The details were first reported Thursday by The Wall Street Journal.
The contractor, whose name has not been made public, worked for the National Security Agency, which specializes in hacking computers and eavesdropping on communications.
The Journal said the stolen material included secret details about how the NSA penetrates foreign computer networks, the computer code it uses for such spying and how it defends networks inside the U.S.
The report also said it was unclear whether the contractor had lost his job or is facing prosecution. He is not believed to have wittingly cooperated with a foreign government.
The man took his work home in violation of NSA rules, and Russian hackers were able to identify the material and access his machine because he was using Kaspersky software, the former official said.
Kaspersky is an anti-virus company owned by Eugene Kaspersky, who has long been accused by U.S. officials of having ties with Russian intelligence officials. But until recently, the company's products were widely for sale in the U.S. and used by some federal agencies.
The loss of secrets is "extremely damaging," the former official said, because it offers Russia great insights into how the NSA steals data. It will make the NSA's job harder.
"Not only is the work of the NSA and CIA increasingly visible, there is a certain aggression implied by this," he said. "It's a 'game-on' moment."
Kaspersky, he said, should be treated as a hostile actor.
Kaspersky said in a statement to NBC News that it could neither confirm nor deny the incident.
"Kaspersky Lab has not been provided any evidence substantiating the company's involvement in the alleged incident," the statement said. "It is unfortunate that news coverage of unproven claims continues to perpetuate accusations about the company. As a private company, Kaspersky Lab does not have inappropriate ties to any government, including Russia, and the only conclusion seems to be that Kaspersky Lab is caught in the middle of a geopolitical fight."
Another NSA contractor, Harold Martin, has been charged with taking home classified material without permission. He had pleaded not guilty, and he is not the person implicated in this case, the former official said.
A third contractor, Edward Snowden, famously removed reams of classified information NSA facilities and leaked it to the news media. But Snowden for the most part did not reveal spying tools, so the current case could in some ways prove more damaging.
Sen. Ben Sasse, R-Neb., a member of the Armed Services Committee, said the NSA "needs to get its head out of the sand and solve its contractor problem. Russia is a clear adversary in cyberspace and we can't afford these self-inflicted injuries."
An NSA spokesman declined to comment. An agency official who asked not to be named said the NSA is committed to improving its internal security.
Sen. Jeanne Shaheen, a New Hampshire Democrat, called on the Trump administration to declassify information about what she called the dangers of Kaspersky software.

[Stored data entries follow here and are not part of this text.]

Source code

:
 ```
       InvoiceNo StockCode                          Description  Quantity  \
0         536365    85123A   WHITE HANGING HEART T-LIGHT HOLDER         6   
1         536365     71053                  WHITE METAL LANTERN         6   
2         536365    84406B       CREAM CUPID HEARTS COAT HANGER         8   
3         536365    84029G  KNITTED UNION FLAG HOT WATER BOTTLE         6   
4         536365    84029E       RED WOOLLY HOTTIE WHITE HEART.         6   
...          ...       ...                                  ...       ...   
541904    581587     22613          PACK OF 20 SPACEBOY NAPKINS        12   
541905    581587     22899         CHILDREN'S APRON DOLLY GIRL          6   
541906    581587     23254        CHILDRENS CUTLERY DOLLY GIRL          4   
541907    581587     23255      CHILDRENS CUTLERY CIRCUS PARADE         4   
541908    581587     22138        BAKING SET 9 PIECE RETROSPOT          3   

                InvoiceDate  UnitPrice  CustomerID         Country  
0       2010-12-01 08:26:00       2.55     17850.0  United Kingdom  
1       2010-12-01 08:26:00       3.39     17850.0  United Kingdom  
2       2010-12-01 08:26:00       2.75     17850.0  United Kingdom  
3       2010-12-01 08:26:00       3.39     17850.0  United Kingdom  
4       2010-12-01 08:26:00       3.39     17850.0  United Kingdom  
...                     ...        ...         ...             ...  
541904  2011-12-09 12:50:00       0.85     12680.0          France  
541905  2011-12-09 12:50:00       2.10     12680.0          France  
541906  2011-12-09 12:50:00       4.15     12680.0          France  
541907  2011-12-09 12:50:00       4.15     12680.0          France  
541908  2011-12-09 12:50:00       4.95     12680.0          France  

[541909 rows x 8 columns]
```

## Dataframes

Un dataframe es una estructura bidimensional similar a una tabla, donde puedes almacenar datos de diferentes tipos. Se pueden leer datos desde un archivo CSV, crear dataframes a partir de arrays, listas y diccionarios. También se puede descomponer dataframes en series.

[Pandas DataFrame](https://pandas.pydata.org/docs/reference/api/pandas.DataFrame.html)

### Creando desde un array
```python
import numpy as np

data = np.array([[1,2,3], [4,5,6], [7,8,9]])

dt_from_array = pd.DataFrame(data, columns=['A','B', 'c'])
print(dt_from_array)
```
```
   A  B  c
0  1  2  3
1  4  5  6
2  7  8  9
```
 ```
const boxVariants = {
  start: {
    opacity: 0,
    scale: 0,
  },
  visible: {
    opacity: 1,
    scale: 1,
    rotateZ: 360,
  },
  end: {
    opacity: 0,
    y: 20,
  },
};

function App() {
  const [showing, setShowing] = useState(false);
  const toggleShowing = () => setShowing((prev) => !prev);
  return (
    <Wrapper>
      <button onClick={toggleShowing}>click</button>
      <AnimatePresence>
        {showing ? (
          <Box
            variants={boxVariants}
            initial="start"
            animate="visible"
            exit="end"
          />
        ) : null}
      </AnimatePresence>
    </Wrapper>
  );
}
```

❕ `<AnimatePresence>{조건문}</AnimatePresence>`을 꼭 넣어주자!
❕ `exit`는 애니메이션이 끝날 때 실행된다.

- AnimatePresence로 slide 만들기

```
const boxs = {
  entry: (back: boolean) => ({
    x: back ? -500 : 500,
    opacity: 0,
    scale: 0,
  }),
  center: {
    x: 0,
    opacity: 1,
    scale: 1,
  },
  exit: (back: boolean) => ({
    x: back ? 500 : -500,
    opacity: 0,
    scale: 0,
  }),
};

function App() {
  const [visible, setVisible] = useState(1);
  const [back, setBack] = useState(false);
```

"This development should serve as a stark warning, not just to the federal government, but to states, local governments, and the American public, of the serious dangers of using Kaspersky software," Shaheen said. "The strong ties between Kaspersky Lab and the Kremlin are extremely alarming and have been well-documented for some time. It's astounding and deeply disturbing that the Russian government continues to have this tool at their disposal to harm the United States."